Water Damaged Pencil of Nature

Water Damaged Pencil of Nature — Plate V

2015
Metallic chromogenic print
Image size: 850 x 570 mm (h x w)
Edition of 1 (+ an artist’s proof)


Water Damaged Pencil of Nature

The idea for this work stems from water’s binary relationship to photography as creator and destroyer. In analogue photography water is an essential part of the creative process, yet from an archival and conservation perspective water is the enemy. This work aims to explore this binary in a digital context.

For this work, water is the essential creative element giving it its unique aesthetic. In doing so it destroys any figurative element in the process. The figurative elements in this instance are the plates and pages themselves from William Henry Fox Talbot’s the Pencil of Nature. Each newly created work is an abstraction based on a plate from the book as indicated by the work’s title.

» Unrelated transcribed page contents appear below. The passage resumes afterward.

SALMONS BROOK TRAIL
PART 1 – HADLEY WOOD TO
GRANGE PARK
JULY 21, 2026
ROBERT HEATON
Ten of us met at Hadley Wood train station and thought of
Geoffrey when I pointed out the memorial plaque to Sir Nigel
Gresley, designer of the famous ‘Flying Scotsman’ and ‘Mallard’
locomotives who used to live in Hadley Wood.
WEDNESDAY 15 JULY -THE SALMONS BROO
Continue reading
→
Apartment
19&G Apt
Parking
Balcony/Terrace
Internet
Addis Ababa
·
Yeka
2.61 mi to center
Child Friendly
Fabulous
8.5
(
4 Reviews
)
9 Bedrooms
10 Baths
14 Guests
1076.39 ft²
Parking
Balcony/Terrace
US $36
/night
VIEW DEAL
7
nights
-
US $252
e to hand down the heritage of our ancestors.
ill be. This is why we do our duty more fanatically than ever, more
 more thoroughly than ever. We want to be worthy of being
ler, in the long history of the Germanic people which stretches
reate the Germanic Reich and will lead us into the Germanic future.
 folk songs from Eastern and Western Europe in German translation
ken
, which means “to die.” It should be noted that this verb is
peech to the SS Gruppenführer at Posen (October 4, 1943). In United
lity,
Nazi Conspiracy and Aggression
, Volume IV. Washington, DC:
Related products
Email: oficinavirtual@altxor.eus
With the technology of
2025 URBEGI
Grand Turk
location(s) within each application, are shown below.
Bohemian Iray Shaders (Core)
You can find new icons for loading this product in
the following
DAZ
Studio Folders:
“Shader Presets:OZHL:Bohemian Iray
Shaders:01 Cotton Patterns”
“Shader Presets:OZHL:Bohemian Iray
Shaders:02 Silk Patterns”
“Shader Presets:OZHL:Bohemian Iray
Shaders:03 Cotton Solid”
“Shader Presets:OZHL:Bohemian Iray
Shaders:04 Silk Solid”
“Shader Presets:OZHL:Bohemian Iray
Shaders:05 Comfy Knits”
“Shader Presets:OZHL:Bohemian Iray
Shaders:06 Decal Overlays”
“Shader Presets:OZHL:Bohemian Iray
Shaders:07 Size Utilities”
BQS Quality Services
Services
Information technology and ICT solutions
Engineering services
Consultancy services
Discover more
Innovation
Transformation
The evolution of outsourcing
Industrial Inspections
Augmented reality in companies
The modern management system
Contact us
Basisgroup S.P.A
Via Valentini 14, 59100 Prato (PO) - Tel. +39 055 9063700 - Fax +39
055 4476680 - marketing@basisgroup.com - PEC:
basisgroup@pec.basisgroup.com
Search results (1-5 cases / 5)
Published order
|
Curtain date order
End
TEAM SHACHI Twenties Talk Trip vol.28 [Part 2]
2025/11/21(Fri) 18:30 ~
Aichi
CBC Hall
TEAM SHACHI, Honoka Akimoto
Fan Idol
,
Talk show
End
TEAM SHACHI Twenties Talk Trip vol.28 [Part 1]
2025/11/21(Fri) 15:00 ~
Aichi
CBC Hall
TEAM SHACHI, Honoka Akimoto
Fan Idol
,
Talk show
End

Pencil of Nature is credited as being the first serial publication to include photographs. It was published in six instalments between 1844 and 1846. It is an illustrated and didactic text that announces and explains the possibilities of this new art form at a time when the concept of photography was unfamiliar. To quote the text:

The plates of the present work are impressed by the agency of Light alone, without any aid whatever from the artist’s pencil. They are the sun-pictures themselves, and not, as some persons have imagined, engravings in imitation.

H. Fox Talbot

By creating new abstracted work based on existing historical images, I am interested in viewing formal and aesthetic echoes that might exist between the works. Further to this, I am interested in how water acts as a primitive lens — basically subverting the optical quality of precision photographic lenses to create washes of watery colour.